[WHAT TO WORK ON] Your answer must be a single number: the count of lines in the entries below that hold "pixels".

[RAW DATA]

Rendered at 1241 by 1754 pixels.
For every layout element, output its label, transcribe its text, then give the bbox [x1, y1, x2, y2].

* * *

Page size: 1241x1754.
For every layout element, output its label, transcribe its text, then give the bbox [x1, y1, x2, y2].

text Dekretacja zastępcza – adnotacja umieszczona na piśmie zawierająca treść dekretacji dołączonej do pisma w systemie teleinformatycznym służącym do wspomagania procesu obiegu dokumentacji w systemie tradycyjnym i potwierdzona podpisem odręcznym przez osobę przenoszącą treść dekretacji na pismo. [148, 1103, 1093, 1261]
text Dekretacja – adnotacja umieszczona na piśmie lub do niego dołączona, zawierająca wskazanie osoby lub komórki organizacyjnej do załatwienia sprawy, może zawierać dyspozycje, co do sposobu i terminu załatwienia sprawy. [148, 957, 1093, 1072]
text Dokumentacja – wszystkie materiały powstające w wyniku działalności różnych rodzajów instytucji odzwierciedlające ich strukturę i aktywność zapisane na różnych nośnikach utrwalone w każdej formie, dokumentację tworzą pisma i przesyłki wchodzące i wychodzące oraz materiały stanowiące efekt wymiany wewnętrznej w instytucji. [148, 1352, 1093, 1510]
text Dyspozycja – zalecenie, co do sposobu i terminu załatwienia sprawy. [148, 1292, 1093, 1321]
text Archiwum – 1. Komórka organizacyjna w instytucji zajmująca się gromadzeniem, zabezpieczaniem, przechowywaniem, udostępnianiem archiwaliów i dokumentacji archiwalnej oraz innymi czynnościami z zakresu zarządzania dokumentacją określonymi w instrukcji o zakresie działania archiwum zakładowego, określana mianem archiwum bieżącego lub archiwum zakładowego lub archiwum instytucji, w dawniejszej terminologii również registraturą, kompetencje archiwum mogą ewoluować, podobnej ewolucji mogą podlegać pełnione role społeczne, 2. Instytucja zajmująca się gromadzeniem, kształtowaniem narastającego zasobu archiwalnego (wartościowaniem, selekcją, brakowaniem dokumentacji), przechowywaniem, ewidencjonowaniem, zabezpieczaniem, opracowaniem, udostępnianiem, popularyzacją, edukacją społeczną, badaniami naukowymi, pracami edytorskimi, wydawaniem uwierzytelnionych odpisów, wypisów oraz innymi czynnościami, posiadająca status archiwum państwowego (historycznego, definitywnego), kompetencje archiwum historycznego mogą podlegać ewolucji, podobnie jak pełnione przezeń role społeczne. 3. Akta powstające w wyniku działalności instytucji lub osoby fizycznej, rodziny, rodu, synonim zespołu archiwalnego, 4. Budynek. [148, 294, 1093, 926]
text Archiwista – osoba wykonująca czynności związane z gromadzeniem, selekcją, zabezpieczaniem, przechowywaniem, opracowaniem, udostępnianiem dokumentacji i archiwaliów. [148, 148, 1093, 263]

---

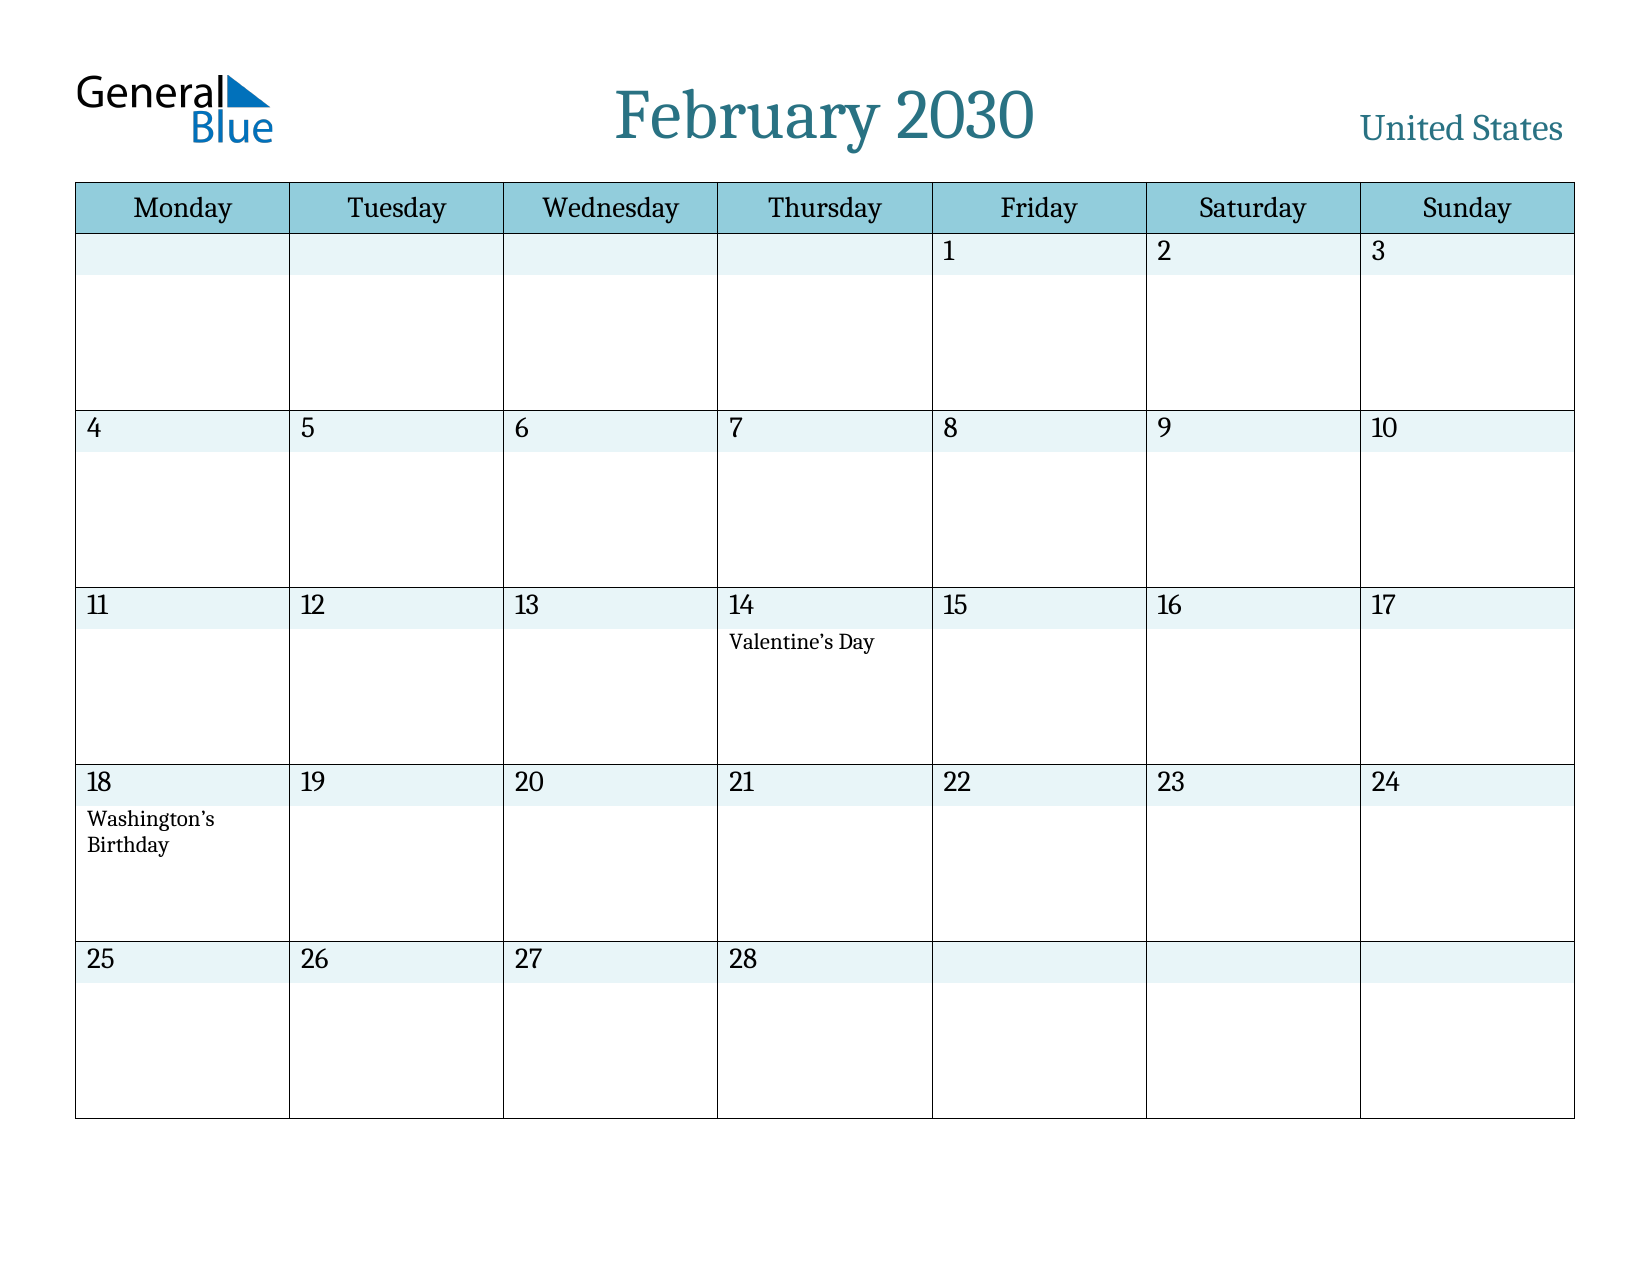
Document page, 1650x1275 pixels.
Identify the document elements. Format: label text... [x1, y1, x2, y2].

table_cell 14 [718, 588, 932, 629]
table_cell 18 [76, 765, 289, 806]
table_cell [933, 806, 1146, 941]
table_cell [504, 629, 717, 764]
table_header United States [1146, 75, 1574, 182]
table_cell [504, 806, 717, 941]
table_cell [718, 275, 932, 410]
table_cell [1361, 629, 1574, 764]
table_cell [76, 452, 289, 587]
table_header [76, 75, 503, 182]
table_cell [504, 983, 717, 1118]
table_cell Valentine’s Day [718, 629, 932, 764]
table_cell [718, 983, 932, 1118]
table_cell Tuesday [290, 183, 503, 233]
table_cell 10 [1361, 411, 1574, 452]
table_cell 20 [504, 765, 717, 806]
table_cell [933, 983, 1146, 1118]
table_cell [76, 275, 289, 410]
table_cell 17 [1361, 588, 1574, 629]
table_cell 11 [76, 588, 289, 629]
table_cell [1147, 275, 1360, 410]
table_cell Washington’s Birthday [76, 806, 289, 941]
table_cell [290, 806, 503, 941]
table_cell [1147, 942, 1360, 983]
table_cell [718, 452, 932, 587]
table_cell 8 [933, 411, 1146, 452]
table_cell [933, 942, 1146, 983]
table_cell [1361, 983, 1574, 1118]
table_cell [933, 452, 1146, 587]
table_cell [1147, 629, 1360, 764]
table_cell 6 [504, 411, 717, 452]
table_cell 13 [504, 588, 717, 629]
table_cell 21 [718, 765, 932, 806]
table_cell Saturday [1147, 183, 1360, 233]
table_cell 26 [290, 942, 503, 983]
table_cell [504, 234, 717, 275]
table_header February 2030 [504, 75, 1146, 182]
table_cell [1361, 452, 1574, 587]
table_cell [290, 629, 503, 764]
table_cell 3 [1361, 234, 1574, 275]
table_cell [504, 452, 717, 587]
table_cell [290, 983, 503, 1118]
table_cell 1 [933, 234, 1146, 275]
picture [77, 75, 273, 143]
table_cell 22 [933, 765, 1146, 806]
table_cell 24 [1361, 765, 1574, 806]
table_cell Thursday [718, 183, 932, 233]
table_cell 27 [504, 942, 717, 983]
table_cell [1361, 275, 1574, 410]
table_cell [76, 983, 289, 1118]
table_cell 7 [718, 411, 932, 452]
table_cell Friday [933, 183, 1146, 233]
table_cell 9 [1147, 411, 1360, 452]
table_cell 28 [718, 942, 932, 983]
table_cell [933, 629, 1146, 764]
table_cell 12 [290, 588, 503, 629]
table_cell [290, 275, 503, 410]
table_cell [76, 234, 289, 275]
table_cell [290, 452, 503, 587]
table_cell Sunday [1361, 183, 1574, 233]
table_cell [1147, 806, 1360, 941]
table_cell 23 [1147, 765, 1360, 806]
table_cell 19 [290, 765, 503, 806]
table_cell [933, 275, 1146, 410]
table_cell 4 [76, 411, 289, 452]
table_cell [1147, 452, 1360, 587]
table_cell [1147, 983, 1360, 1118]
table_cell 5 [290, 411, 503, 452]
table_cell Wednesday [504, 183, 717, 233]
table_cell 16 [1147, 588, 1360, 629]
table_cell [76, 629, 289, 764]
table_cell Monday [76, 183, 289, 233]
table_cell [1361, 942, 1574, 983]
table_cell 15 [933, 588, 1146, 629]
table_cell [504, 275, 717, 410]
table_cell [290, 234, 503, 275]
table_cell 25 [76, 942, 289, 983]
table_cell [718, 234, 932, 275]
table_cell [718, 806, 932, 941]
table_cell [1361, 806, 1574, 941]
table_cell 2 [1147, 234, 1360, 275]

[ANSWER TO THE EXERCISE] 2